[TO DO]
1: In the earnings call transcript, who does Michael T. Fries say will likely start infringement proceedings on the company's behalf?
2: Pick up the earnings call transcript after its final line and continue it.
╭─ DOCUMENT
Jeff Wlodarczak – Pivotal Research Group LLC

Hi, good morning guys, congratulations on the results. I wanted to get some more granularity around the second quarter rebased growth. Do you have an absolute number you can give us around the heat you are expecting from the Chilean wireless launch and then when do you expect that to go EBITDA positive. And then in Germany the amount of the potential M&A integration costs would be helpful and where there any integration costs in Q1 and I have one follow-up?

Michael T. Fries

Well, I’m not sure that we can provide a whole lot more color on the actual number for the second quarter Jeff, but and Rick you have to remind what we said publicly about Chile operating cash flow, should we give that number out...

Frederick G. Westerman III

Yeah. We haven’t given specific granularity around that.

Jeff Wlodarczak – Pivotal Research Group LLC

Okay, fair enough. Then I’ll jump to my next question. There has been a lot of noise recently out of the Netherlands, the Senate recently seems to have picked up we’re off to a kind of left off around analog video plan net neutrality, any more color on that? Is that some thing that you can take to the code system, or that you – and how long do you expect it to play out.

Michael T. Fries

Yeah, I mean that’s some thing we do expect will take some time to play out and we can use both European Union and their regulatory frame work as well as the code system to challenge it. It really is a head scratcher, Jeff. It’s hard for us to understand. The regulator sells few on that market about two years ago, that is plenty competitive and only more competitive today. So I guess I would say politics does that play here and we have to stay vigilant in terms of getting support from EU commission who will likely start infringement proceedings on our behalf.

And having said that, what ever occurs, it will probably take some time and last time as you will recall, we had pretty good economic solution even if it did come about but we’re not too worried about as we sit here.

Jeff Wlodarczak – Pivotal Research Group LLC

By the way is it true that they put after charge of setting the pricing which seems kind of odd because (inaudible) is competitive?
╰─
╭─ COLLECTED MATERIAL
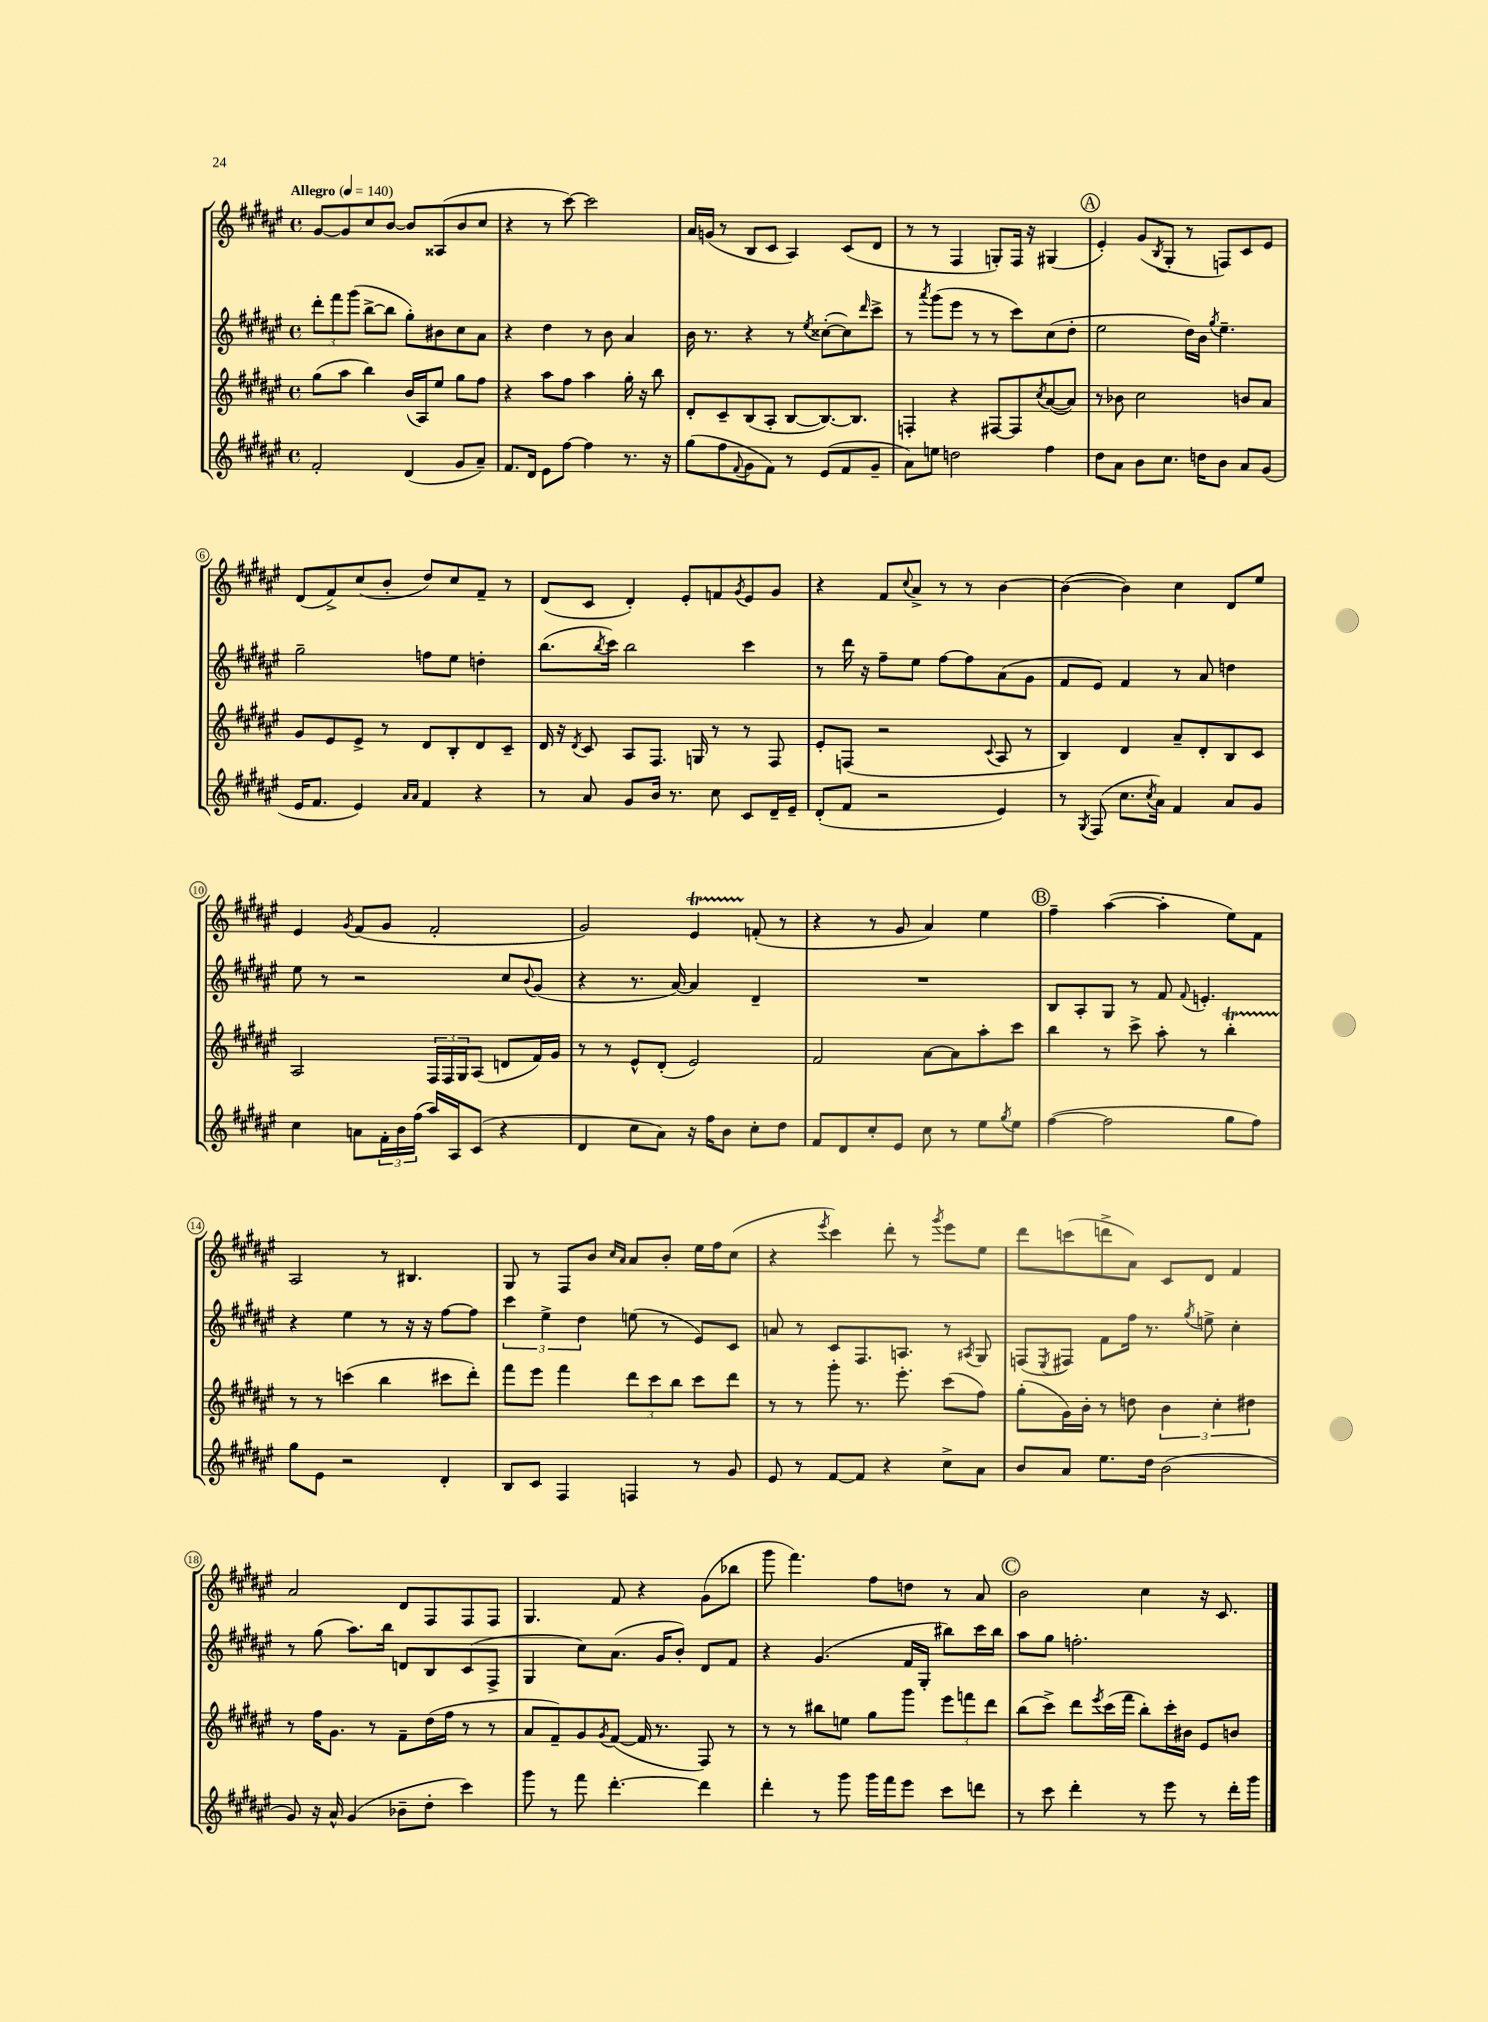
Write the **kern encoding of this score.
╰─
[OUTPUTS]
1: The EU commission.

2:
Michael T. Fries

Well, yes, it’s very strange. It means in fact that they would put the same regulatory body that concluded, there was plenty of competition in video, in charge of implementing or at least hope kind of presiding over disputes. And that’s one way to think about it. There as to be a dispute really for this to rise to their level. So and also pointing out that very few people ever expressed an interest in using our analog video spectrum for video because of course the market is rapidly moving digital and it’s all about broadband. So it’s a head scratcher, but from time to time, we’re going to have these sort of moments in European national politics and we just broke right through them.

Jeff Wlodarczak – Pivotal Research Group LLC

Great. Thank you very much.

Michael T. Fries

Mike, I’ve got a couple of figures on the VTR wireless loss in the first quarter. The negative EBITDA there was $16 million compared to a negative $6 million in Q1 of 2011. So obviously with the commercial launch, we’ve got a significant amount of cost and it’s really at this point we can’t predict the absolute number of subscribers, the gross ads that we’ll have in Q2 and for the balance of the year for that matter and that’s obviously a huge swing factor with the handset subsidies, with each new handset.

Charles H.R. Bracken

And also we haven’t given guidance on the future of VTR (inaudible) I think you can assume it’s negative EBITDA this year at least. So that will be a drag on our growth

Jeff Wlodarczak – Pivotal Research Group LLC

Okay, thanks.

Michael T. Fries

We did communicate well in the Q4 call, guys I think a $150 million in negative free cash flow for the year, Jeff.

Charles H.R. Bracken

That’s right.

Jeff Wlodarczak – Pivotal Research Group LLC

That hasn’t changed.

Charles H.R. Bracken

Up to that, yes. That hasn’t changed.

Jeff Wlodarczak – Pivotal Research Group LLC

Okay, thanks.

Operator

We’ll take our next question from Hugh McCaffrey with Goldman Sachs.

Hugh I. McCaffrey – Goldman Sachs International Ltd.

Thanks guys and I was just wondering, if you could update us on your thinking around the pricing environment in Germany, do you see scope for price inflation in your broadband and triple-play offers there?

Michael T. Fries

Well, I mean if you look we have taken some modest rate increases in that market. I mean we have along with improving the product, I’ll let – I can let Diederik to address it more fully, but as we ramp speed and improve our bundles in that marketplace. We’re taking some more rate increases to the tune of €2 or €3, where we can. So while we’re not, well, it’s still competitive market. It is still very much a growth market in terms of raw organic growth. And so we’re finding opportunities as we improve the bundle, which really needs improving speeds and adding more HD to take small, modest rate increases and to do it in a way that doesn’t affect our demand curve. Do you want to add anything to that Diederik.

Diederik Karsten

No, Mike that’s pretty much – the only other category could be alignment of tariffs between KBW and Unity where we are also aligning products and from here on we’ll, we not only look at acquisitions but also at so much of pricing amongst the base, but it did hit the radar and I think that’s the key strategy to see how we can move up ARPUs in Germany.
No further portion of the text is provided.